“In the 1980s, construction of Interstate 464 divided Money Point and the South Hill neighborhood from the rest of South Norfolk. The city rezoned the area west of the highway as industrial, leaving its residents physically and financially stranded. Due to this rezoning, new houses and additions can’t be built. The residents can’t sell their property, either, since no one will move in. These homeowners, Rieger observed, are no more mobile than the mummichogs.
We knocked on several doors to see if residents would talk about their experiences. No one answered, their doors locked tight against noise, pollution, pandemics, and reporters. South Hill was a thriving neighborhood, Rieger said, until pollution and rezoning starved its life force.

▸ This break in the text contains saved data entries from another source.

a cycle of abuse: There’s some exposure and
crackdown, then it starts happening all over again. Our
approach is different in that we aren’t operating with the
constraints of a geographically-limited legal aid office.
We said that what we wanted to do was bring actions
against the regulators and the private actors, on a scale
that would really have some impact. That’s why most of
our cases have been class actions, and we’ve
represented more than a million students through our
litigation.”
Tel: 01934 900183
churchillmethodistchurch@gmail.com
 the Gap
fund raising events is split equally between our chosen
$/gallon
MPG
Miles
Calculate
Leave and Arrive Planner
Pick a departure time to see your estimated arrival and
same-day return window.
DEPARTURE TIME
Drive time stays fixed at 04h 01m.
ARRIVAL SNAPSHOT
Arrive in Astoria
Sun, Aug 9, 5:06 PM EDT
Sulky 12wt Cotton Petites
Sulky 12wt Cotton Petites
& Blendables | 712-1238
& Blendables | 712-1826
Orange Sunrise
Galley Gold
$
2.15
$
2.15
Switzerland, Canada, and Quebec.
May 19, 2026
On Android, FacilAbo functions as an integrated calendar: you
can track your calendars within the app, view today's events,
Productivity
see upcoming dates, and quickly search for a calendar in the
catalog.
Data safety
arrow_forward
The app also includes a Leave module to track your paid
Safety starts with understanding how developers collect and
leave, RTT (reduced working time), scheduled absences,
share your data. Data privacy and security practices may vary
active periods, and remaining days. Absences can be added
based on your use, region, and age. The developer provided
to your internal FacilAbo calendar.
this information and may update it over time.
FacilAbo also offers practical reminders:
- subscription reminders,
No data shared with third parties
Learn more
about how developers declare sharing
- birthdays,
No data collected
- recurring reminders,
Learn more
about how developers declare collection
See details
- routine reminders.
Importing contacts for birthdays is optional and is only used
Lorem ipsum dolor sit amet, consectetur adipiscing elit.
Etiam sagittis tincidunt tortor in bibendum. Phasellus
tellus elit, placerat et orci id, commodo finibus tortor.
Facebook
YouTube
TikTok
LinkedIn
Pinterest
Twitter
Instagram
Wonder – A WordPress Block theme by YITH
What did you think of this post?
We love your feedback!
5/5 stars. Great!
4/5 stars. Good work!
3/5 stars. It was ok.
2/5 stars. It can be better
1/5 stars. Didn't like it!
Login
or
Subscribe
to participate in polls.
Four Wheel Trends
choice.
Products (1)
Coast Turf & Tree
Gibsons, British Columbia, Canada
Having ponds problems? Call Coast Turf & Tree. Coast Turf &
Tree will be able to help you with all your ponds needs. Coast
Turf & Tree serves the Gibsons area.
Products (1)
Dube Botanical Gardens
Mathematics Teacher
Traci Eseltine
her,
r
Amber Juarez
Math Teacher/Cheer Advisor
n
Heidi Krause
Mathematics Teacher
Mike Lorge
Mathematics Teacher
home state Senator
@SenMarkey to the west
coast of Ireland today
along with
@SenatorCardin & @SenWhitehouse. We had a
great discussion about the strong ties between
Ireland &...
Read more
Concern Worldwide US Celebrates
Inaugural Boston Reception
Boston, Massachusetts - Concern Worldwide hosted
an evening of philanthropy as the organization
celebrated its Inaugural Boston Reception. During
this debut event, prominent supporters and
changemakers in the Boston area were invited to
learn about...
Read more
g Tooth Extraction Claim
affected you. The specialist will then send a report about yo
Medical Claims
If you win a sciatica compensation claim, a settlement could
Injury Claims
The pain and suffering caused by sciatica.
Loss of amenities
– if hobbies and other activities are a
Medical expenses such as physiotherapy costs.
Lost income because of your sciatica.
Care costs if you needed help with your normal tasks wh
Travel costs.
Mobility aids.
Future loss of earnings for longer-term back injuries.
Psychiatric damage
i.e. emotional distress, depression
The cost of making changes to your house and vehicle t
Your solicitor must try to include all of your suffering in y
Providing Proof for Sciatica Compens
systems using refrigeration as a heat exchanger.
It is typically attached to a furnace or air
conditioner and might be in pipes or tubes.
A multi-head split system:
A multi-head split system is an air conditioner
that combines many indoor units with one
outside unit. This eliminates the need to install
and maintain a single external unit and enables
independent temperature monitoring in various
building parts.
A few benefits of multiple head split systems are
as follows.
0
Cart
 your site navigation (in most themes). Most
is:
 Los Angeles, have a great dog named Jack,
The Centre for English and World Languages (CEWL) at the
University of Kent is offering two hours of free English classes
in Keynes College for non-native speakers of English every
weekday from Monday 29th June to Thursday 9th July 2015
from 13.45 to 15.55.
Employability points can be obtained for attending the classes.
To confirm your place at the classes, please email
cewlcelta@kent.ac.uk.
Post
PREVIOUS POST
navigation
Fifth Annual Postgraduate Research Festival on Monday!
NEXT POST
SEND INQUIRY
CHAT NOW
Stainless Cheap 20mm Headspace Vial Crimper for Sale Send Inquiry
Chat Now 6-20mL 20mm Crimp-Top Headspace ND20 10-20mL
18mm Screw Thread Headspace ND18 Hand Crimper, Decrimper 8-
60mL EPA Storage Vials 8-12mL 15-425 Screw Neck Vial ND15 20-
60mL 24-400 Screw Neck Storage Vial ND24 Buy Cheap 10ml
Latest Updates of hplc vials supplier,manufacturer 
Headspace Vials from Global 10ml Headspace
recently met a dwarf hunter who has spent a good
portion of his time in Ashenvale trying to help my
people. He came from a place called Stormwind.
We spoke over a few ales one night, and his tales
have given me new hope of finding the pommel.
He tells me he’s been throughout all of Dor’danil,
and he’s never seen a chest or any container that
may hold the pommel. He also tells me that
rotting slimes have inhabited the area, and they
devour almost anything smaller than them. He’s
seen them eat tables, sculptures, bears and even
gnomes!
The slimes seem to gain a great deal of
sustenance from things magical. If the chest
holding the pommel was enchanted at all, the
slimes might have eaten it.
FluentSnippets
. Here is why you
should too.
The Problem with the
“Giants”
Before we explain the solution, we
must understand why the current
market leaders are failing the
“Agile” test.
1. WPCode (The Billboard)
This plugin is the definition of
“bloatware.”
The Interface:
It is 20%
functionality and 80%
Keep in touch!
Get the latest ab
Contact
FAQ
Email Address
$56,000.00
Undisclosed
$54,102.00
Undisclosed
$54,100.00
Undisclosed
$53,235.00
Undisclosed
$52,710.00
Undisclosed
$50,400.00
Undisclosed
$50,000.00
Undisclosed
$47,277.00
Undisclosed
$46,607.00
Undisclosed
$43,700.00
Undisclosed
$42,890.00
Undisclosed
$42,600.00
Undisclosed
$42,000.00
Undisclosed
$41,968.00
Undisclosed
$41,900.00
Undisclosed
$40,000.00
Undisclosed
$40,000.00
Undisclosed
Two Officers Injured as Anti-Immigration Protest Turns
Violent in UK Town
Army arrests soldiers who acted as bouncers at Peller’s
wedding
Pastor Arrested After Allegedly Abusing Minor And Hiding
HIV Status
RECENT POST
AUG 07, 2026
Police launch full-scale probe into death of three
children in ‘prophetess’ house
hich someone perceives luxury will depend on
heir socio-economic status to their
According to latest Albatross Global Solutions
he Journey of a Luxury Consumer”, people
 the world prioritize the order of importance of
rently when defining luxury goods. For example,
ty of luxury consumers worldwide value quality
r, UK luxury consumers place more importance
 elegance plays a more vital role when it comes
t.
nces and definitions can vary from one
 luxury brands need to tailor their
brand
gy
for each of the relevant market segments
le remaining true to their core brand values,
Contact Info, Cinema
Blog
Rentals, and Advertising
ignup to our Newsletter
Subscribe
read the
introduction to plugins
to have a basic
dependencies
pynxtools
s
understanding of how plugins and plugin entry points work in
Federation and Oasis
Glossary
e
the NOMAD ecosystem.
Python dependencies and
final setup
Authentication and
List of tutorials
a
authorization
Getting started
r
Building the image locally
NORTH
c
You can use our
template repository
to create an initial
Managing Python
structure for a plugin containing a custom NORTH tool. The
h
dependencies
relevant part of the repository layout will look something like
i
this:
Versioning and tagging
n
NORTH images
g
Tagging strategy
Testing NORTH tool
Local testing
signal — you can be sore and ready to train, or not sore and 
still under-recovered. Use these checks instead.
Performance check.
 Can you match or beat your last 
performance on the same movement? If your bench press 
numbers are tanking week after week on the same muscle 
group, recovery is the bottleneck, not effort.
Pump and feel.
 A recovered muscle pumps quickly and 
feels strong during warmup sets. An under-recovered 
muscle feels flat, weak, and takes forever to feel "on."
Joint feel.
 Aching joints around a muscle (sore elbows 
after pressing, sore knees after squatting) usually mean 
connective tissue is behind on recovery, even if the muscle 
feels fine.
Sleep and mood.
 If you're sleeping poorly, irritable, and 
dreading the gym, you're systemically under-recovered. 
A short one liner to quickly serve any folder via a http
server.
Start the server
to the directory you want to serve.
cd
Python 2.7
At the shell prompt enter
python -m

Although no new creosote pollution threatens the river and those who live alongside it, other projects do. Several years ago, Virginia Natural Gas announced the construction of the Southside Connector pipeline. The connector became operational in 2019, linking the region’s existing supply lines and crossing under the Elizabeth River on its eight-mile journey.
The community activist Kim Sudderth worried that the pipeline would not only pose a direct safety threat—its route passed close to an elementary school—but would also imperil the river’s recovery. As the Virginia manager for Mothers Out Front, a group working to fight climate change and environmental racism at the local level, Sudderth knew that low-lying Norfolk’s chronic flooding problem was getting worse because of climate change, and that the floods were already bringing pollution with them.
“Knowing that the water is contaminated—it’s that threat multiplier,” she told me. Flooding could damage her car, or even her home. “And now I might get this awful skin infection through the water,” she says.
Sudderth said she doesn’t need a cancer-ridden bait fish to know that the waters aren’t healthy, but neither she nor anyone else knows much about the specific health threats the pollutants pose. VIMS is funding a community-based environmental-health study in which an interdisciplinary team of scientists—including mummichog researchers—will engage with community members such as Burns and Sudderth, documenting their river-related health concerns and laying the groundwork for a formal study of the pollution’s effects on human health.”